Transplanting pancreatic islet cells is a promising treatment option for diabetes, but the therapy presents clinical challenges. Due to insufficient islet cells and their progressive failure over time, insulin independence can be achieved only for a limited time and often requires a second procedure. Physicians seek to improve methods to expand the number of islet cells by making them proliferate more quickly and die more slowly.

Nobel Prize-winning faculty member Andrew V. Schally, Ph.D., M.D.h.c., D.Sc.h.c., leads an international team of researchers seeking ways to improve methods for pancreatic islet cell transplant.

An international team of researchers led by the Miller School and the University of Dresden in Germany has discovered a potential method to improve therapeutic results using growth hormone-releasing hormone (GHRH). Andrew V. Schally, Ph.D., M.D.h.c., D.Sc.h.c., the 1977 Nobel Prize winner for Physiology or Medicine, Distinguished Medical Research Scientist of the Department of Veterans Affairs, and Distinguished Professor of Pathology, worked with Norman Block, M.D., professor of pathology, urology, oncology, and biomedical engineering and the L. Austen Weeks Family Professor of Urologic Research, in concert with Stefan Bornstein, M.D., and Barbara Ludwig, M.D., of the Carl Gustav Carus University Hospital in Dresden, and their colleagues in leading the research team, which published its findings online in the June issue of the Proceedings of the National Academy of Sciences.

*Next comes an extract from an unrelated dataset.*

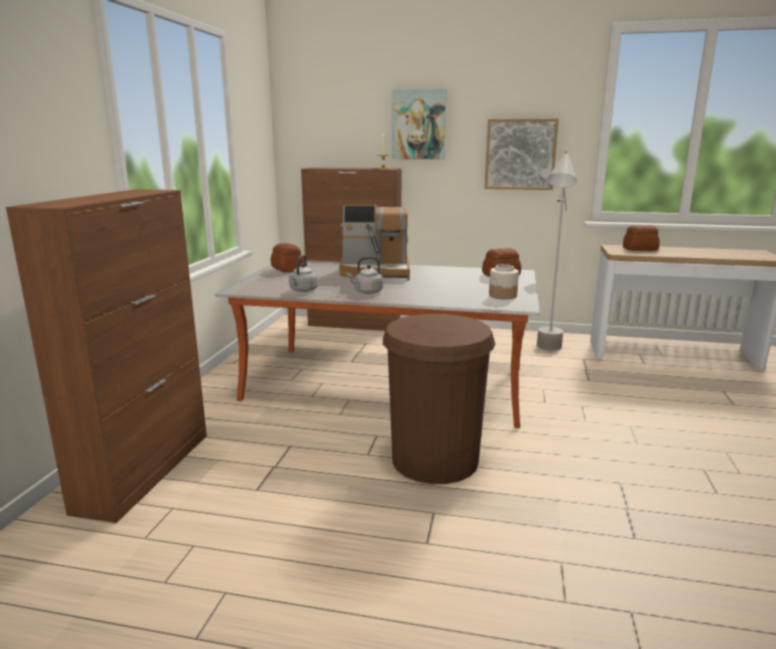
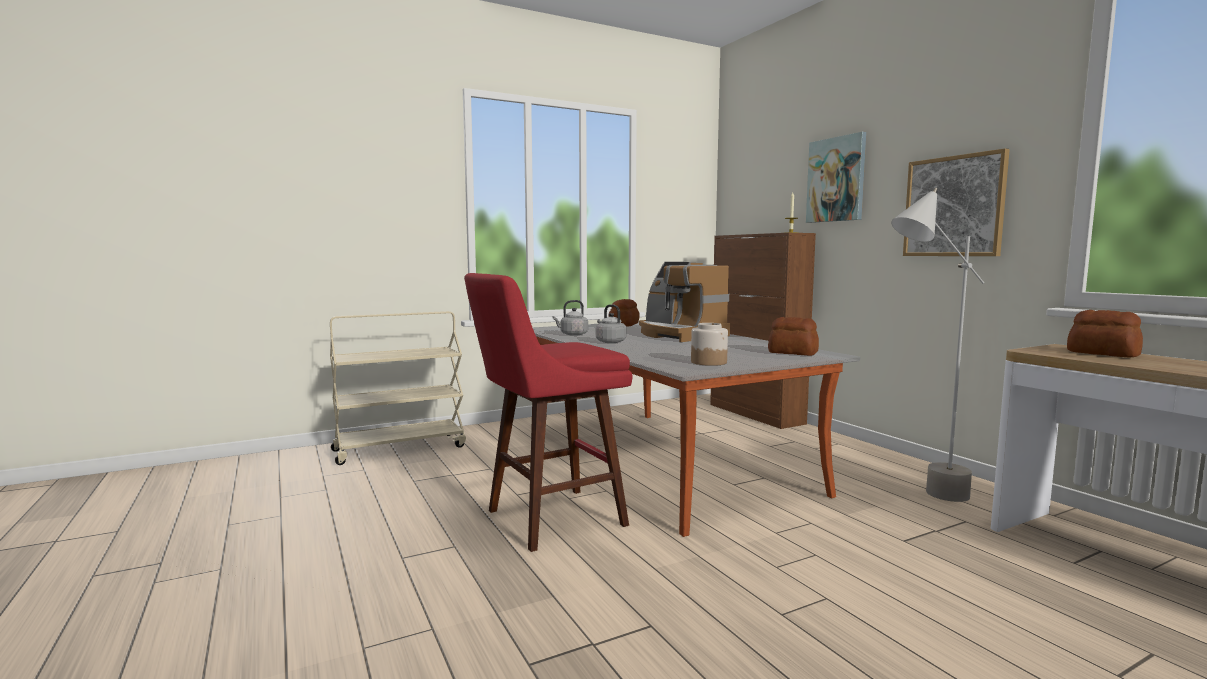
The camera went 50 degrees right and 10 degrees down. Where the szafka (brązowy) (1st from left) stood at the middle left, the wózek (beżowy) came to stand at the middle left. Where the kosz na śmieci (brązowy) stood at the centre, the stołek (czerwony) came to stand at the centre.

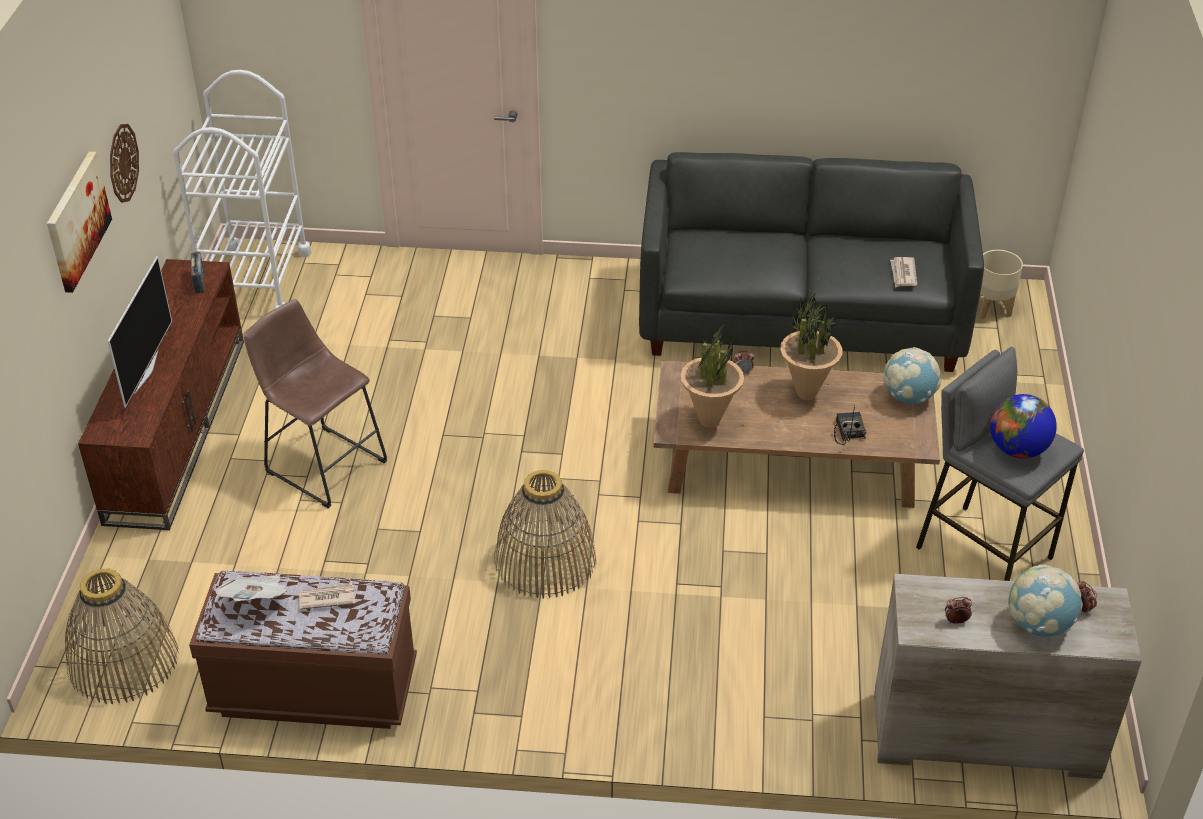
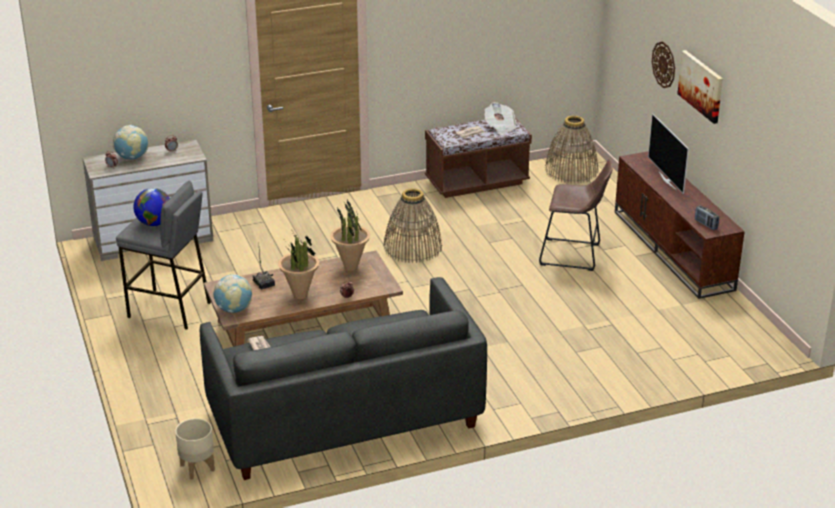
The camera went 155 degrees right and 10 degrees down. The second view lost the wózek (biały) at the top left. The zegar ścienny ended up elsewhere, having gone from the top left to the top right.

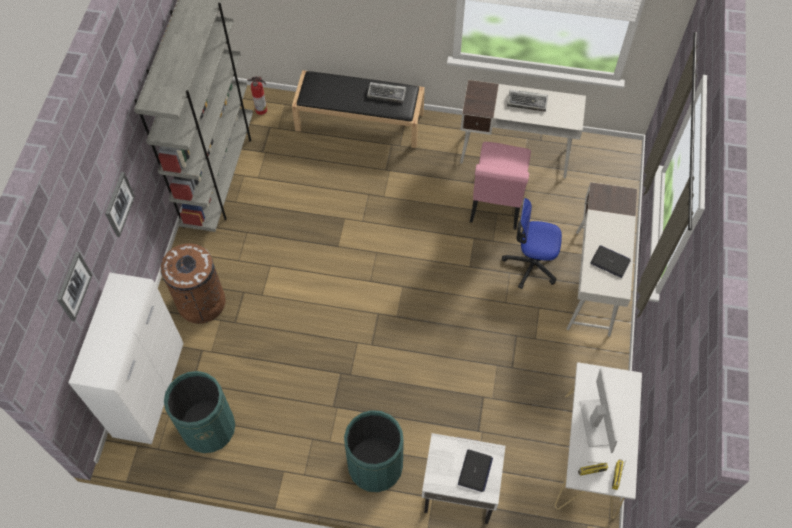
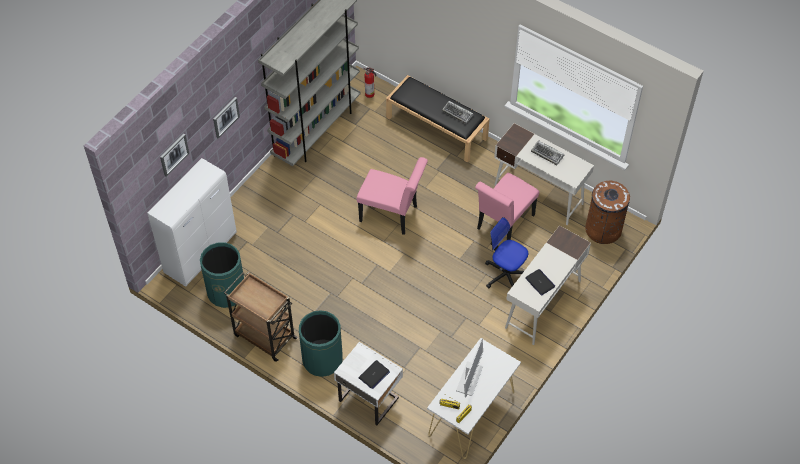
The camera went 25 degrees right and 5 degrees down. The second view gained the wózek (brązowy) at the bottom left. The second view gained the krzesło (różowy) (1st from left) at the centre. The kosz na śmieci (brązowy) ended up elsewhere, having gone from the middle left to the middle right.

Pancreatic islets are made up of several types of cells including beta cells, which are responsible for producing insulin. The research team showed that J1-36, a synthetic agonist of GHRH, caused a significant increase in islet cell proliferation and a reduction in programmed cell death, or apoptosis. Pre-treatment with this particular agonist improved the metabolic function and engraftment of the cells following transplantation. In fact, islets treated with the GHRH agonist before transplantation into diabetic mice were able to produce normal glucose levels in the blood earlier and more consistently than islets without JI-36.

The GHRH agonist, JI-36, in vivo was able to increase cell size leading to in-creased insulin production and quicker insulin production in response to a
glycemic stimulus. “Our hope,” says Schally, “is that, with this discovery, we’ve provided a novel treatment which will improve the management of this disease for millions of patients.”